◆ Text shown
=-=-=

These guys are pretty cool, really: some kind of land shark with crazy head tentacles. My brother somehow ended up with a spare one and gave it to one of my sons years ago, and he painted it up in red like a demon, which also worked. I decided to go more with the shark theme and card art. It took me a long time to mix a blue color that I really liked, but after several coats, I ended up with this, which I remember to be a mix of dark blue and green to make an aqua tone, then a bit of orange to bring it down. Although the concept of these miniatures is intriguing, the sculpt is basically an undetailed lump of plastic. I used the opportunity again to practice two-brush blending, and I think it turned out quite nice. The transitions on the chest muscles may be a little stark, but then again, contrast! You can't learn to increase contrast without breaking a few eggs, or some idiom like that. 

The higher-ranking of the two has red markings on his tentacles and tail, but like the spider, they don't "pop" so well. I did actually use several layers of paint to make the transition to red more intentional, but it still doesn't really stand out. I think it will be fine at the table, but I think it's a place where I likely needed to go with more intense contrast. I suppose I could even touch that up sometime when painting other things, if it turns out not to stand out at the table well enough.

Once again here, because the figure is hunched over, I think the lighting in the lightbox alone doesn't quite do it justice. Yes, it looks like this on the table, but it's hard to appreciate some of the details.

An Elemental

Same elemental, rear view
The two elementals were fun to paint, being so different from the rest of the set and quite different from classic D&D-style elementals. The bottom of the mini is supposed to represent water, which I transitions to a more grey shade in the tail to suggest wind. Once I drybrushed to pick out the highlights and washed to bring the tones together, the aqua-grey transition was a bit lost. It's subtle, and I think it's fine, although showing it to others they hadn't noticed it at all. Oh well, we paint for ourselves, right? The fire was fun to paint, though there is a lot of it: I don't have anything else for scale here, but this is a big miniature.

=-=-=

◆ Complete the following
[A] In the miniature-painting text, what color did the son paint the spare land shark figure?
[B] Write what comes next in the miniature-painting text, picking up after its last sentence.

◆ Entries provided
=-=-=

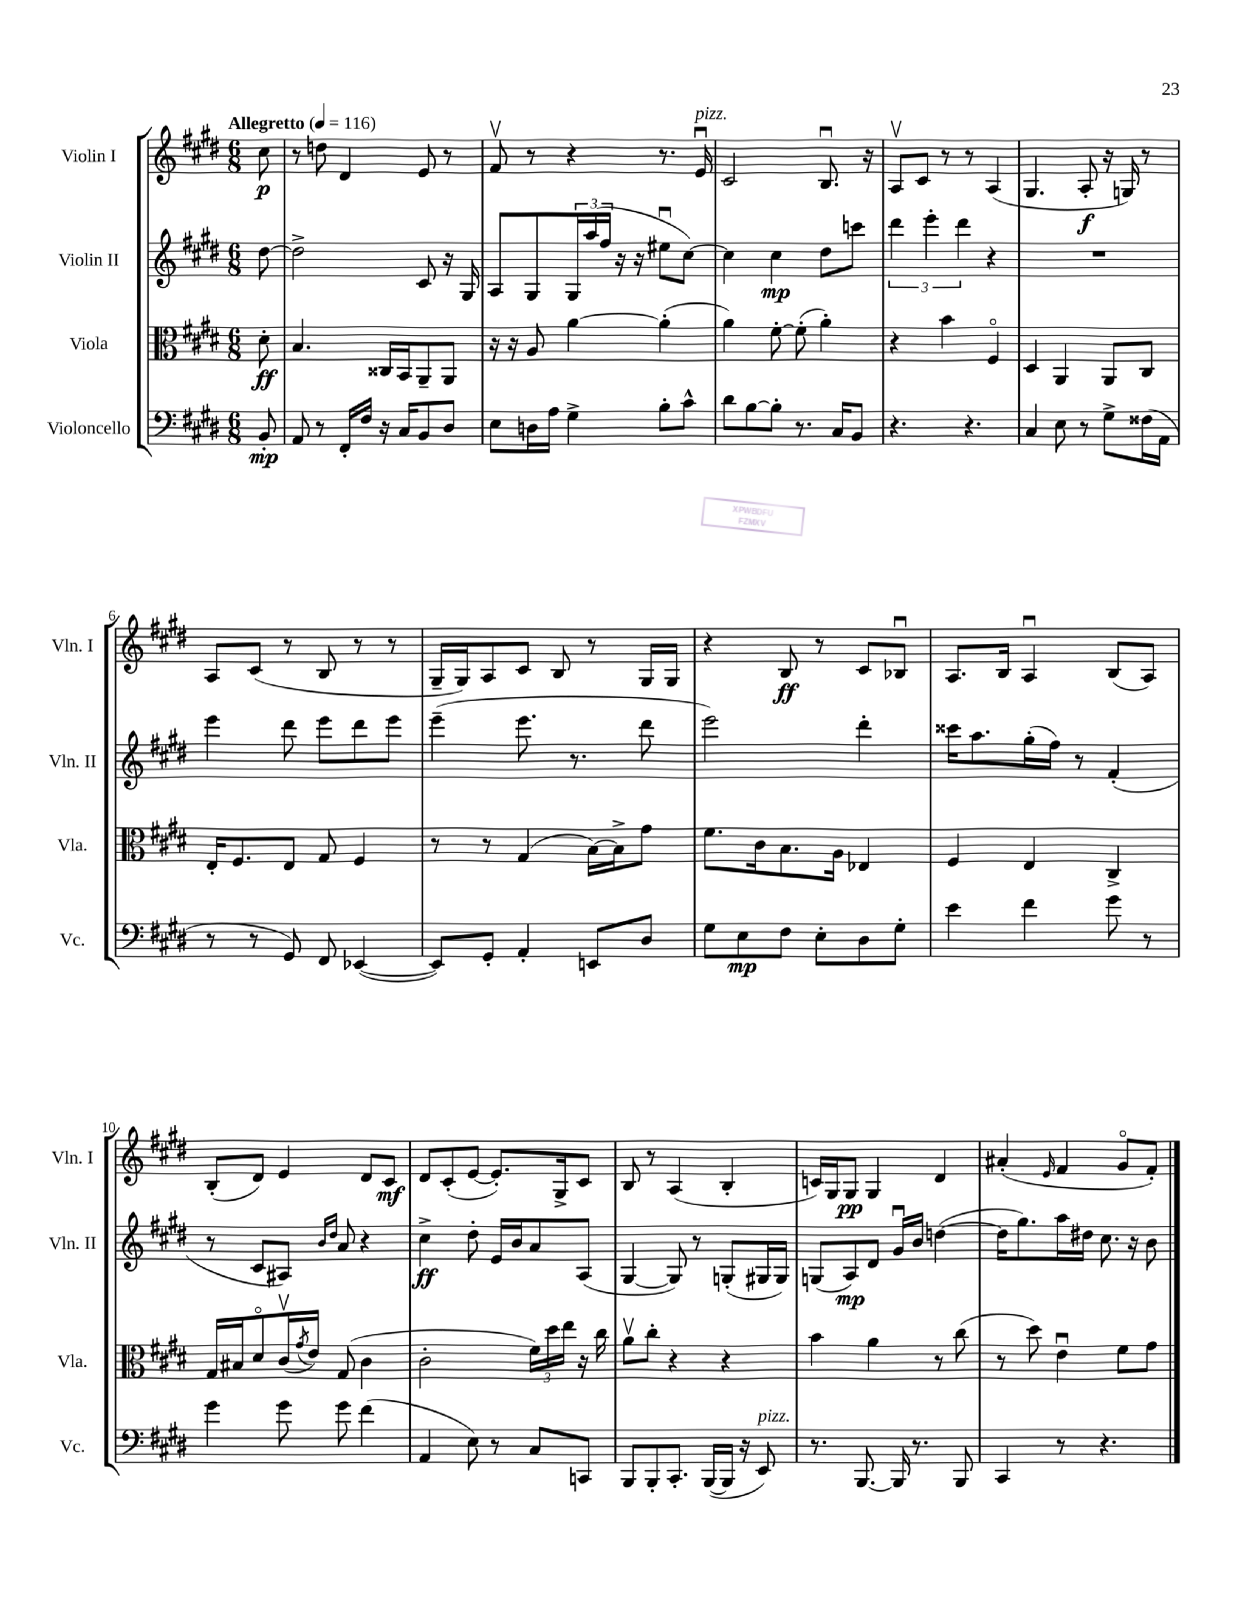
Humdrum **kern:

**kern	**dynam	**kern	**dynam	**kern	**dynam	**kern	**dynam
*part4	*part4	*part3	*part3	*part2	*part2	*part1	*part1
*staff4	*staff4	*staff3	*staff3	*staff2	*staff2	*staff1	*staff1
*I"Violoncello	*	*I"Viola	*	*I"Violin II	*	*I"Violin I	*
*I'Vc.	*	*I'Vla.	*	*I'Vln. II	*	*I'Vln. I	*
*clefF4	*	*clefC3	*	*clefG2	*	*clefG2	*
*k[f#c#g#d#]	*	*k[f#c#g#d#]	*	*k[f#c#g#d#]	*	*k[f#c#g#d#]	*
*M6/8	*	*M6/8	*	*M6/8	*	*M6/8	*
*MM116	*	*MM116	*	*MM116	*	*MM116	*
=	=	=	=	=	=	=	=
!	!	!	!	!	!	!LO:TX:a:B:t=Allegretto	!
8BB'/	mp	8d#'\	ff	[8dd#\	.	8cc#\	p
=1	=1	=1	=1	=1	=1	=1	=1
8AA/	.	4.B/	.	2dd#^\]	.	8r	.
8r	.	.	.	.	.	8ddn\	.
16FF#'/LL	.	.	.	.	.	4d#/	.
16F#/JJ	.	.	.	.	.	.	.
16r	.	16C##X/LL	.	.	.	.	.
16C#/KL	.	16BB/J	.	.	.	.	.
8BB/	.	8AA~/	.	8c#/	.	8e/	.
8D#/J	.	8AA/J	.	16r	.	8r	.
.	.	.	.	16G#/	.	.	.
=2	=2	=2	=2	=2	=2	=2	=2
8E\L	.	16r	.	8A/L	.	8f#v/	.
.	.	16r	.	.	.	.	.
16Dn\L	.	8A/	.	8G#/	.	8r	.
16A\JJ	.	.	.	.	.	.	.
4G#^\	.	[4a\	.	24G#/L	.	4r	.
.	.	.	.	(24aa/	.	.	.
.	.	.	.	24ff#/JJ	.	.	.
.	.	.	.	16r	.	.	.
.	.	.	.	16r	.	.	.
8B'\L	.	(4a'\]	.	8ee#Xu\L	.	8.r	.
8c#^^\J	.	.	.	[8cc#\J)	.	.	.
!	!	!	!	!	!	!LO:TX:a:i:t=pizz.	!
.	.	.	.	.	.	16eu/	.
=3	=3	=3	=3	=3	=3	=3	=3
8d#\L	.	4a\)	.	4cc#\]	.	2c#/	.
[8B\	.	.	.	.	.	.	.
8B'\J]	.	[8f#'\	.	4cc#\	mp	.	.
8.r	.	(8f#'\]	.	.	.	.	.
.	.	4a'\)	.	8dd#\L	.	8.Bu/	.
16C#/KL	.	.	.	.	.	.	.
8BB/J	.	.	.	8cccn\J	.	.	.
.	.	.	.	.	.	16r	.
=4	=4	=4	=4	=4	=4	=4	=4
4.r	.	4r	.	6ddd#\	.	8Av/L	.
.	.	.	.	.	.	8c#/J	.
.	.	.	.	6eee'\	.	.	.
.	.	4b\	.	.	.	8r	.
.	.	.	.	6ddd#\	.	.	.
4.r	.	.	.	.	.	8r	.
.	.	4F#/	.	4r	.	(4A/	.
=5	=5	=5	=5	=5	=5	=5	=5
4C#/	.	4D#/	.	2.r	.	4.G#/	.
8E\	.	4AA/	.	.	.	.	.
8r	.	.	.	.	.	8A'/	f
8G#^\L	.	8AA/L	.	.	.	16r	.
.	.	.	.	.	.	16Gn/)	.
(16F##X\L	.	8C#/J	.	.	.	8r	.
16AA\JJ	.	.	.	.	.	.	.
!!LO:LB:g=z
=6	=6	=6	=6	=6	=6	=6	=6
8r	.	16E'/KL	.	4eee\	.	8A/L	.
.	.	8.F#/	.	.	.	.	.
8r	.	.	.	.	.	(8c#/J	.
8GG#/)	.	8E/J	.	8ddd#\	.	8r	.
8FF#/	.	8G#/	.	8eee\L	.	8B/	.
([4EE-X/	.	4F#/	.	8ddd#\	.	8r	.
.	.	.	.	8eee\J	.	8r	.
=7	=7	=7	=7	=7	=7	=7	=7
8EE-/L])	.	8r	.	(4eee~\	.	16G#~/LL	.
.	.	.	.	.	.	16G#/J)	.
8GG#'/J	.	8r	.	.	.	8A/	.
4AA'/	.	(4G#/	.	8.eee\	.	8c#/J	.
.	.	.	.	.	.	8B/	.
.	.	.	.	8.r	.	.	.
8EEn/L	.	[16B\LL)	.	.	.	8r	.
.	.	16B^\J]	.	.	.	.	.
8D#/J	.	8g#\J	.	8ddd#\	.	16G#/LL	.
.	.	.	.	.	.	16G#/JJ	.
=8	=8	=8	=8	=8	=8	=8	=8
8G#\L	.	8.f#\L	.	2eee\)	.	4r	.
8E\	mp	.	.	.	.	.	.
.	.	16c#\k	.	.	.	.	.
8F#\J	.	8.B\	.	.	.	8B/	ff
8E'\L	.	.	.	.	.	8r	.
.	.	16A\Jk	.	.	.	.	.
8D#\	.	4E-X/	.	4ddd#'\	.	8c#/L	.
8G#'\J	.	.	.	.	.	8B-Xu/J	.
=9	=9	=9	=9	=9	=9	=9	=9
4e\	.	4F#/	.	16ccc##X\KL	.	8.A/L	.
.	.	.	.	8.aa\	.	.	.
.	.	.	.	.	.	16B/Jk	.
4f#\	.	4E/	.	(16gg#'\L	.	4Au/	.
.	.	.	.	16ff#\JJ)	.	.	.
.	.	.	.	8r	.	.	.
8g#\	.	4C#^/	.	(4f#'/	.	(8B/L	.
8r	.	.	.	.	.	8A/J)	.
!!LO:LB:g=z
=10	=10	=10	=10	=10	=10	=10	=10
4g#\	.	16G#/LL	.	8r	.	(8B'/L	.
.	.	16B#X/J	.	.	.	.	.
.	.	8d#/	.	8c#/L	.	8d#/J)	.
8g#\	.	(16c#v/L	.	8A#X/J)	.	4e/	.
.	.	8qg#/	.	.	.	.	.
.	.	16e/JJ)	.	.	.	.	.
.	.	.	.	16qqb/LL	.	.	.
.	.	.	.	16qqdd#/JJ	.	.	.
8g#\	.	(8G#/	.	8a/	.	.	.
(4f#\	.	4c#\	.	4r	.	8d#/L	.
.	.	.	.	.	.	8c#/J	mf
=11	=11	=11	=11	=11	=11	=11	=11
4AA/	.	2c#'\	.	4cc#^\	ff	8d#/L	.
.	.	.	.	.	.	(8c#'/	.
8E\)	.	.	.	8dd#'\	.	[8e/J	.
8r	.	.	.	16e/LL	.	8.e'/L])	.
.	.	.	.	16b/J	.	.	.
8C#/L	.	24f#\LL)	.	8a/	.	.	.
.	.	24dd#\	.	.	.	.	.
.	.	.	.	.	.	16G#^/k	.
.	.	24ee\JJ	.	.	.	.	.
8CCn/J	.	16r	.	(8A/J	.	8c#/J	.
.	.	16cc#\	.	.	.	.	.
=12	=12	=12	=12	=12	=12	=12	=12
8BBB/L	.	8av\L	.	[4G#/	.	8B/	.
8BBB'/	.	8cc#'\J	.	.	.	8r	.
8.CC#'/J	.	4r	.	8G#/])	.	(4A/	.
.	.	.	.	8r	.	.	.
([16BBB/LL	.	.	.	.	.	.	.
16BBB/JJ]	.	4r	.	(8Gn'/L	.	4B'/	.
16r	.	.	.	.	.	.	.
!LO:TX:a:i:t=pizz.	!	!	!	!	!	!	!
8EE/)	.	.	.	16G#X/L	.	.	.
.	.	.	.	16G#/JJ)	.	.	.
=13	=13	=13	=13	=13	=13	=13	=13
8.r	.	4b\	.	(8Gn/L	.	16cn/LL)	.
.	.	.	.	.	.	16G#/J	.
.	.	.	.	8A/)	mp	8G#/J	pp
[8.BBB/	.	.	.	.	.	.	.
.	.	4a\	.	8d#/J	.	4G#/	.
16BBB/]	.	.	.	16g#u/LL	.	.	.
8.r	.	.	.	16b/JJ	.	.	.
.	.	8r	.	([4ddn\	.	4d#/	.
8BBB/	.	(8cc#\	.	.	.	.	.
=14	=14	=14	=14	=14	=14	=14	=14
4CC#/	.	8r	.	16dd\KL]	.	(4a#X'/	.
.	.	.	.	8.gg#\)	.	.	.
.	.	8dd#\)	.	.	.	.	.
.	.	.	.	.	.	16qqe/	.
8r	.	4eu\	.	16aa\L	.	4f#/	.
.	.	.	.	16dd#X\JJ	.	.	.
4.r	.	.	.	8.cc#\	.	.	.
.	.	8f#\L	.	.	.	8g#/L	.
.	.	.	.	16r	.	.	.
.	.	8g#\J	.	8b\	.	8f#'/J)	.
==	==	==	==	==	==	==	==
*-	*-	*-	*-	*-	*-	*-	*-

=-=-=

◆ Final results
[A] Red, like a demon.

[B]
I had finished it up and showed my son or my wife (I don't remember who), and they pointed out how stark the transition was between fire and water. Once they said that, I couldn't un-see it, so that's when I added the fading yellow you can see on the rear view, transitioning down into the water. Previously, the top half was fire and the bottom was water. This is much nicer, really. I don't think I have a good before picture for comparison though.

I couldn't think of any great way to distinguish between the two elementals, so one of them has red bricks on his base. We'll see if that works or not once we get to the table; I can always touch it up later.

Ettin
The two ettins were the the last of the large villains from this set, and I had a lot of fun painting them. I slowed down a little bit and gave these guys more time, though still taking shortcuts where prudent. The flesh was done with two-brush blending, and I am really happy with the transitions around the muscles and the bulging belly. The furry areas got a careful drybrush treatment. The only difference between the two ettins is that the rope that one has a red rope holding up his loincloth, and the other has more of a conventional brown rope color there.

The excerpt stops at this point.